Task objective: Drop the images; return everything else in the listing below exactly.

Information given:

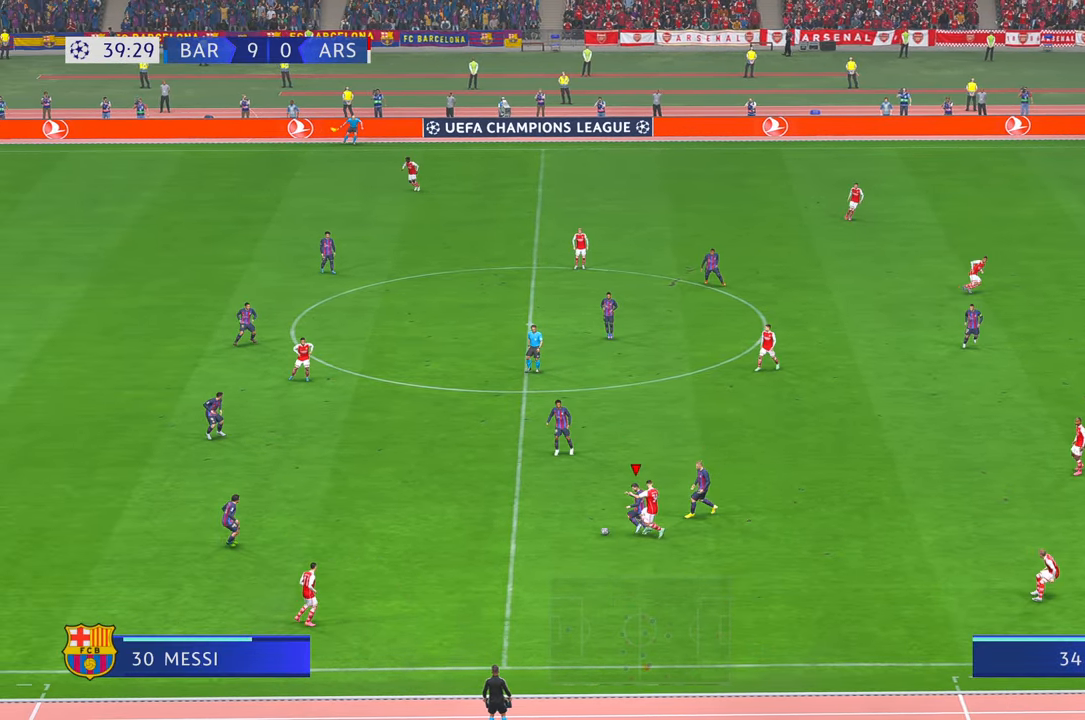
{"dt_ms": 500, "buttons": [], "left_stick": "up", "right_stick": "center", "events": [[83, "left_stick", "up-left"], [116, "L1", "down"], [183, "A", "down"], [300, "L1", "up"], [333, "A", "up"], [350, "left_stick", "up"]]}
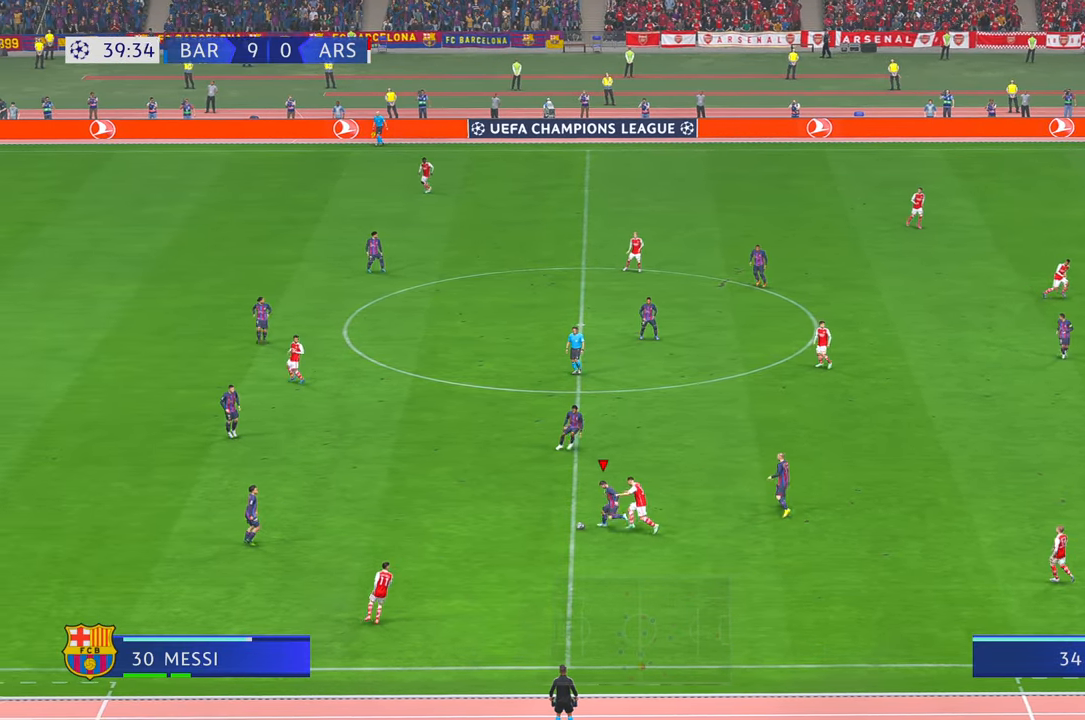
{"dt_ms": 1000, "buttons": [], "left_stick": "right", "right_stick": "center"}
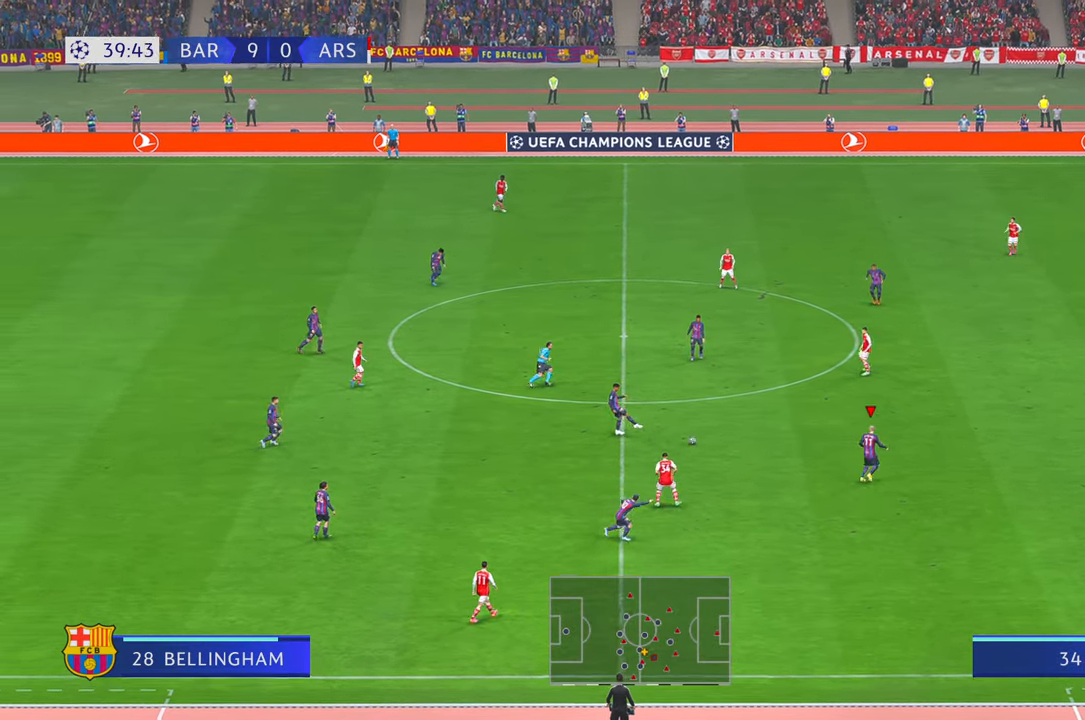
{"dt_ms": 500, "buttons": [], "left_stick": "up-right", "right_stick": "center", "events": [[433, "left_stick", "up-right"]]}
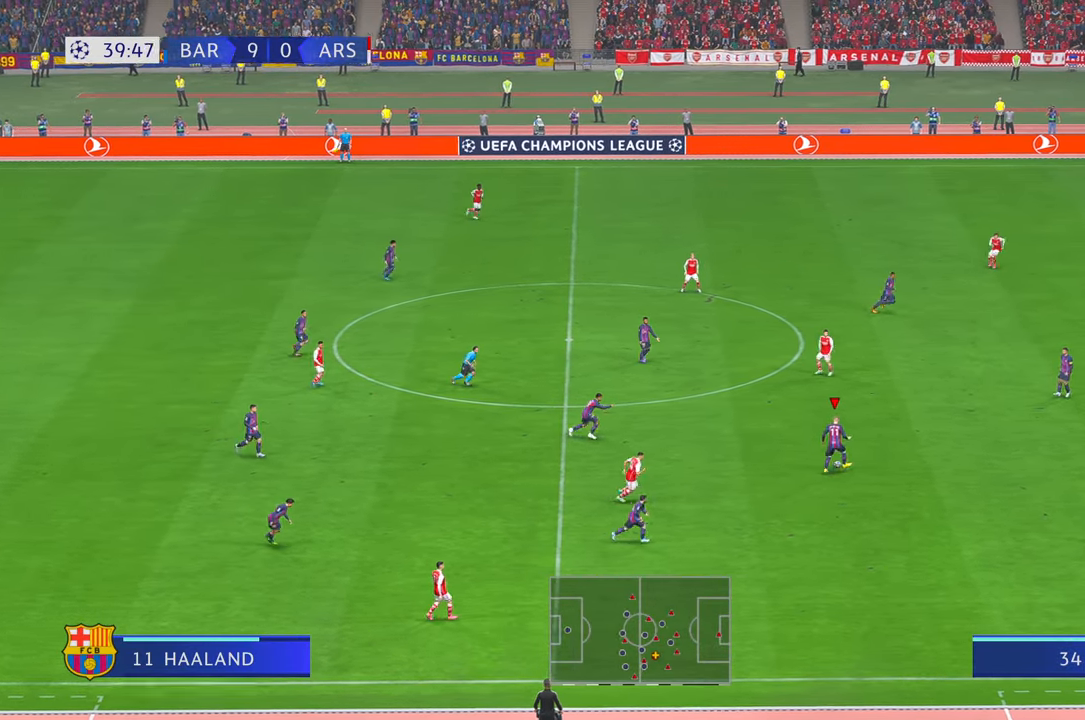
{"dt_ms": 500, "buttons": [], "left_stick": "up-right", "right_stick": "center", "events": []}
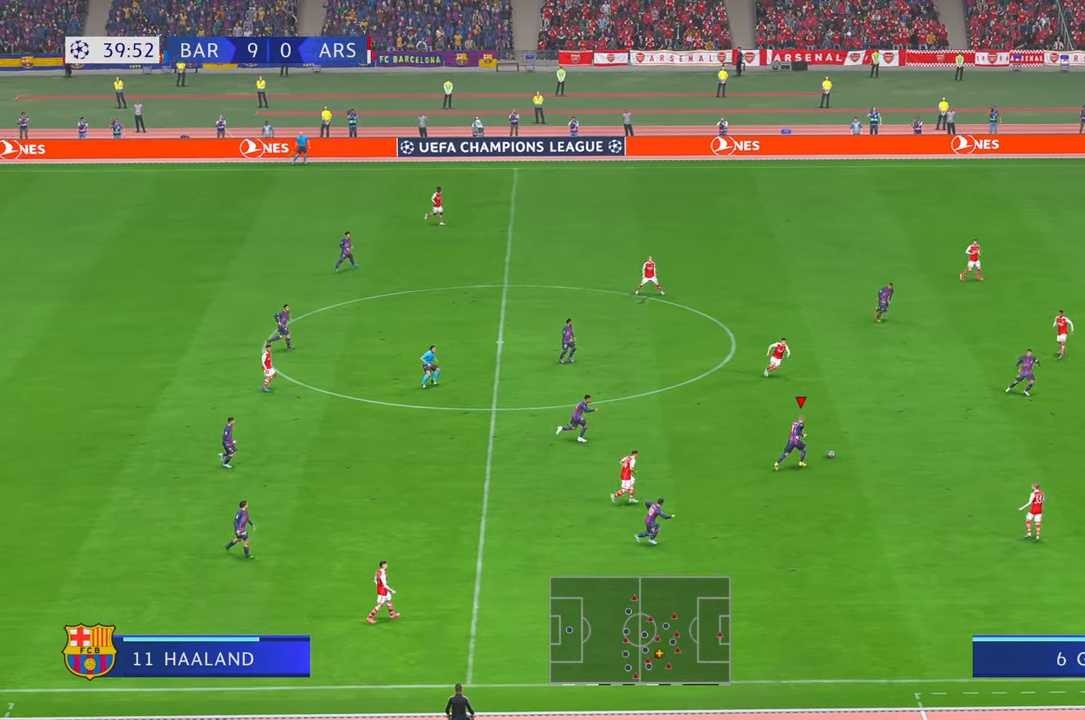
{"dt_ms": 500, "buttons": [], "left_stick": "up-right", "right_stick": "center", "events": [[266, "Y", "down"], [383, "Y", "up"]]}
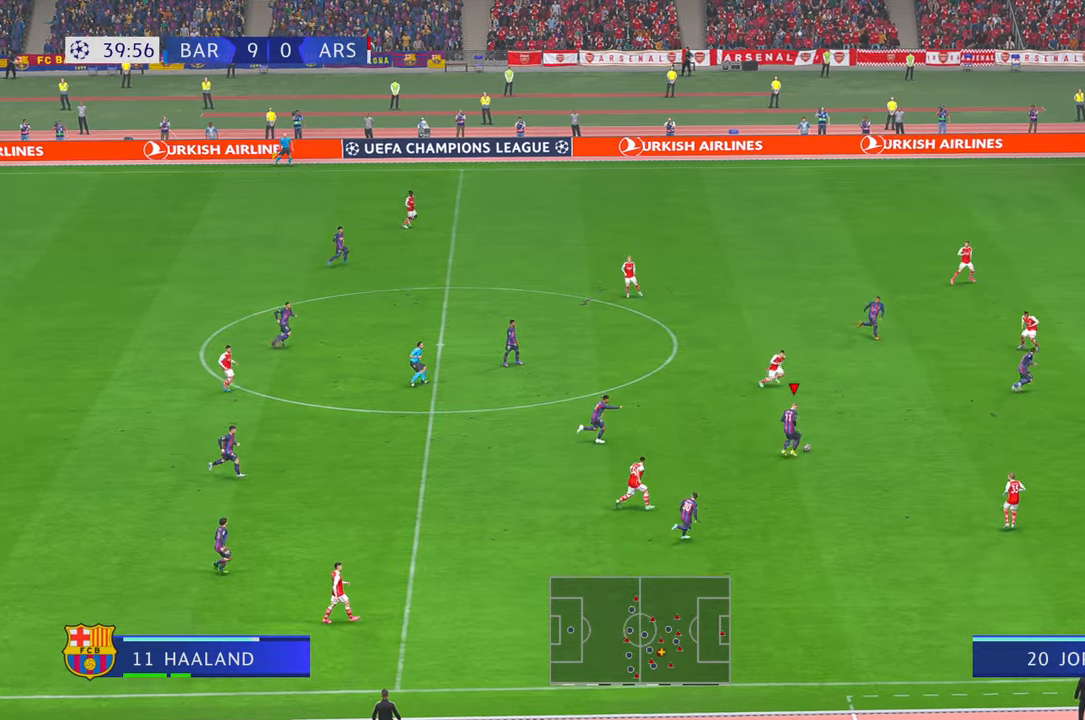
{"dt_ms": 500, "buttons": [], "left_stick": "up-right", "right_stick": "center", "events": []}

Solution below:
{"dt_ms": 500, "buttons": [], "left_stick": "up", "right_stick": "center", "events": [[83, "left_stick", "up-left"], [116, "L1", "down"], [183, "A", "down"], [300, "L1", "up"], [333, "A", "up"], [350, "left_stick", "up"]]}
{"dt_ms": 1000, "buttons": [], "left_stick": "right", "right_stick": "center"}
{"dt_ms": 500, "buttons": [], "left_stick": "up-right", "right_stick": "center", "events": [[433, "left_stick", "up-right"]]}
{"dt_ms": 500, "buttons": [], "left_stick": "up-right", "right_stick": "center", "events": []}
{"dt_ms": 500, "buttons": [], "left_stick": "up-right", "right_stick": "center", "events": [[266, "Y", "down"], [383, "Y", "up"]]}
{"dt_ms": 500, "buttons": [], "left_stick": "up-right", "right_stick": "center", "events": []}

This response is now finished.